Japonya’da 7,6 şiddetindeki depremde sadece 50 insan hayatını kaybederken, Türkiye’deki aynı şiddetteki bir depremde 50 bin insanımızın hayatını kaybetmesinin sorumlusu kim?

Vatandaş mı?

Yoksa o yerle bir olan binaların çürük yapan ve yapılmasına göz yuman idare mi?

Gelmiş geçmiş yönetimler mi?

Suçlu yapan ve göz yuman idare ise ki öyledir o zaman bu ağır faturayı vatandaşa kesip fakirleştirmenin sorumlusu kim?

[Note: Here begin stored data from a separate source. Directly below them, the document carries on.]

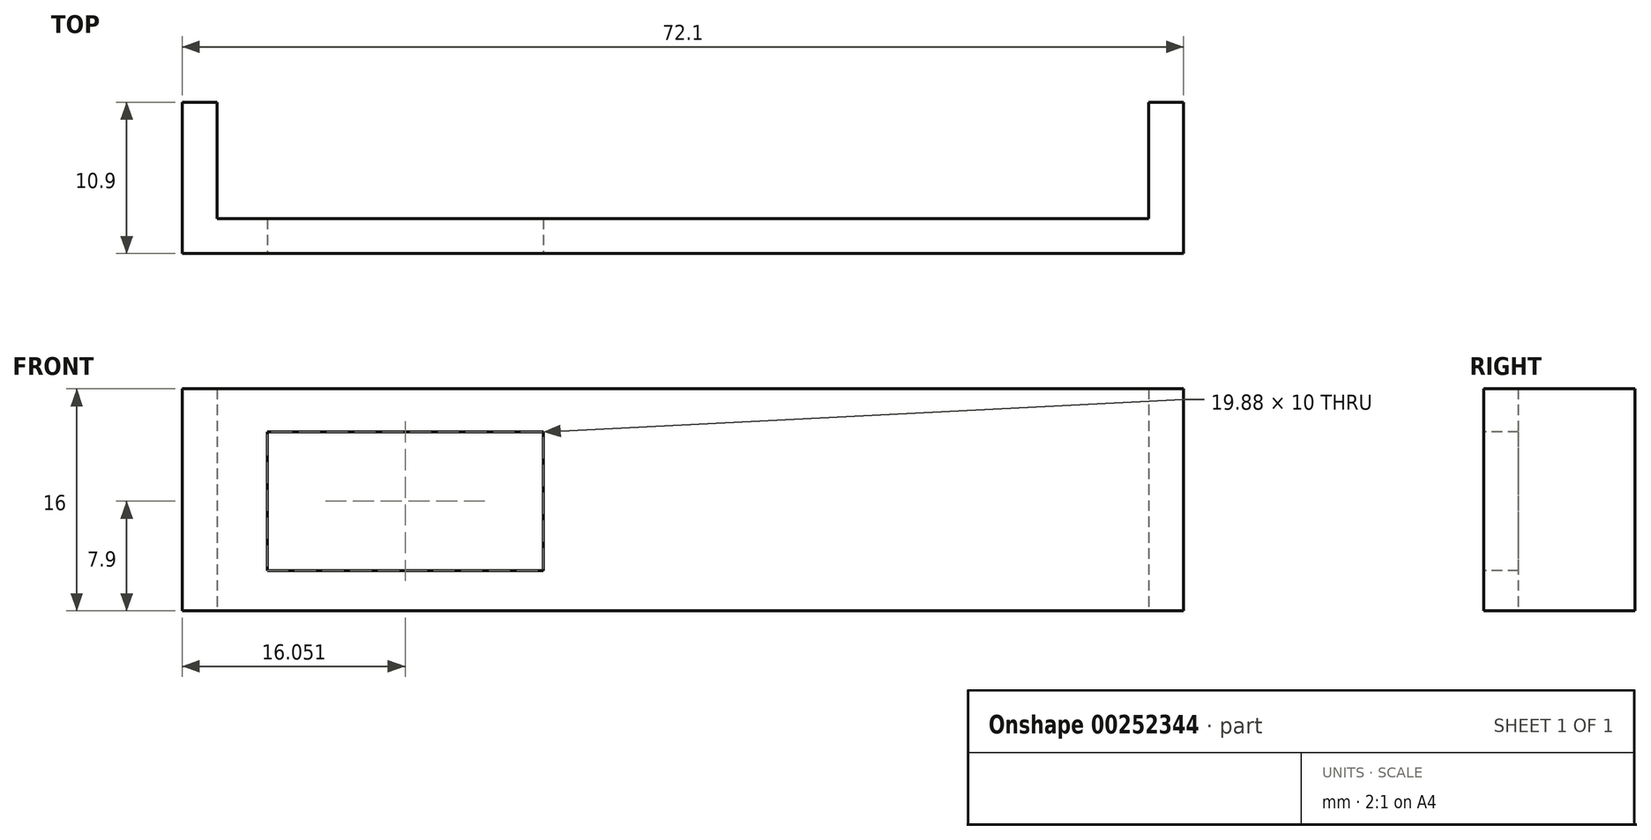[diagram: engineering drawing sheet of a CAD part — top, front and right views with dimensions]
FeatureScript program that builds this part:
annotation { "Feature Type Name" : "Feature", "Feature Type Description" : "" }
export const myFeature = defineFeature(function(context is Context, id is Id, definition is map)
    precondition{}
    {
        {
            var Q0;
            Q0=qCreatedBy(makeId("Front.planeOp"),FACE);
            var sketch = newSketch(context, id + "F0", { "sketchPlane" : qUnion([Q0])});
            skLineSegment(sketch, "E0.bottom", {"start": v(-36.56, 13.1) * mm, "end": v(35.54, 13.1) * mm});
            skLineSegment(sketch, "E0.top", {"start": v(-36.56, -2.9) * mm, "end": v(35.54, -2.9) * mm});
            skLineSegment(sketch, "E0.left", {"start": v(-36.56, 13.1) * mm, "end": v(-36.56, -2.9) * mm});
            skLineSegment(sketch, "E0.right", {"start": v(35.54, 13.1) * mm, "end": v(35.54, -2.9) * mm});
            skSolve(sketch);
        }
        {
            var Q0;
            Q0=makeQuery(id+"F0.imprint","IMPRINT",FACE,{"disambiguationData":[TD([[makeQuery(id+"F0.imprint","IMPRINT",EDGE,{"derivedFrom":sQuery(id+"F0.wireOp",EDGE,"E0.bottom")}),-1.0]])]});
            extrude(context, id + "F1", {"entities" : qUnion([Q0]), "depth" : 10.9 * mm});
        }
        {
            var Q0;
            Q0=makeQuery(id+"F1.opExtrude","CAP_FACE",FACE,{"disambiguationData":[OSD([sQuery(id+"F0.wireOp",EDGE,"E0.bottom"),sQuery(id+"F0.wireOp",EDGE,"E0.top"),sQuery(id+"F0.wireOp",EDGE,"E0.left"),sQuery(id+"F0.wireOp",EDGE,"E0.right")])],"isStart":true});
            var Q1;
            Q1=makeQuery(id+"F1.opExtrude","SWEPT_FACE",FACE,{"disambiguationData":[OSD([sQuery(id+"F0.wireOp",EDGE,"E0.bottom")])]});
            var Q2;
            Q2=makeQuery(id+"F1.opExtrude","SWEPT_FACE",FACE,{"disambiguationData":[OSD([sQuery(id+"F0.wireOp",EDGE,"E0.top")])]});
            shell(context, id + "F2", {"entities" : qUnion([Q0, Q1, Q2]), "thickness" : 2.5 * mm});
        }
        {
            var Q0;
            Q0=makeQuery(id+"F1.opExtrude","CAP_FACE",FACE,{"disambiguationData":[OSD([sQuery(id+"F0.wireOp",EDGE,"E0.bottom"),sQuery(id+"F0.wireOp",EDGE,"E0.top"),sQuery(id+"F0.wireOp",EDGE,"E0.left"),sQuery(id+"F0.wireOp",EDGE,"E0.right")])],"isStart":false});
            var sketch = newSketch(context, id + "F3", { "sketchPlane" : qUnion([Q0])});
            skLineSegment(sketch, "E1.bottom", {"start": v(-30.45, 10) * mm, "end": v(-10.57, 10) * mm});
            skLineSegment(sketch, "E1.top", {"start": v(-30.45, 0) * mm, "end": v(-10.57, 0) * mm});
            skLineSegment(sketch, "E1.left", {"start": v(-30.45, 10) * mm, "end": v(-30.45, 0) * mm});
            skLineSegment(sketch, "E1.right", {"start": v(-10.57, 10) * mm, "end": v(-10.57, 0) * mm});
            skSolve(sketch);
        }
        {
            var Q0;
            Q0=makeQuery(id+"F3.imprint","IMPRINT",FACE,{"disambiguationData":[TD([[makeQuery(id+"F3.imprint","IMPRINT",EDGE,{"derivedFrom":sQuery(id+"F3.wireOp",EDGE,"E1.bottom")}),-1.0]])]});
            extrude(context, id + "F4", {"entities" : qUnion([Q0]), "operationType" : NewBodyOperationType.REMOVE, "oppositeDirection" : true, "depth" : 25 * mm});
        }
    });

Yüzde 150 enflasyonun müsebbibi kim?

Ben mi, sen mi, o mu?

Kim?

Deprem bölgesindeki ölüm apartman sahiplerinin yargı karşısına çıkarıldığı kadar, o yapıların yapılmasına izin veren sorumlular da yargılanmalı.

Bu ülkede yapılan hizmetleri inkâr etmek nankörlük olur.

Evet, güzel şeyler yapıldı, yapılıyor da

Ama iktidar olmanın gereği de bu değil mi zaten

Genel ve yerel iktidarların görevi vatandaşına hizmet getirmek ise o zaman fakirleşmenin sorulmuşu kim?

Ben mi, sen mi, o mu?

Kim?

Aradan yıllar geçse de vatandaş fukaralaşıyor

Türk vatandaşı olarak daha çok çalıştığımız için daha çok kazanmamız gerekirken, alım gücümüzün artması gerekirken, kenara daha çok para artırmamız gerekirken maalesef günbegün eriyoruz.

Geriye doğru gidiyoruz.

Vatandaşın kesesi açık veriyor

Vatandaş bütçesini tutturamıyor

Bütçe oluşturamıyor, cari açığı büyüyor.

Avans krediyle, kredi taksiti ödüyoruz

Emekliye yok, işçiye yok, memura yok

Vatandaş fakirleşiyor, fakirleşiyor

Acaba attığımız sıfırlar geri mi dönüyor?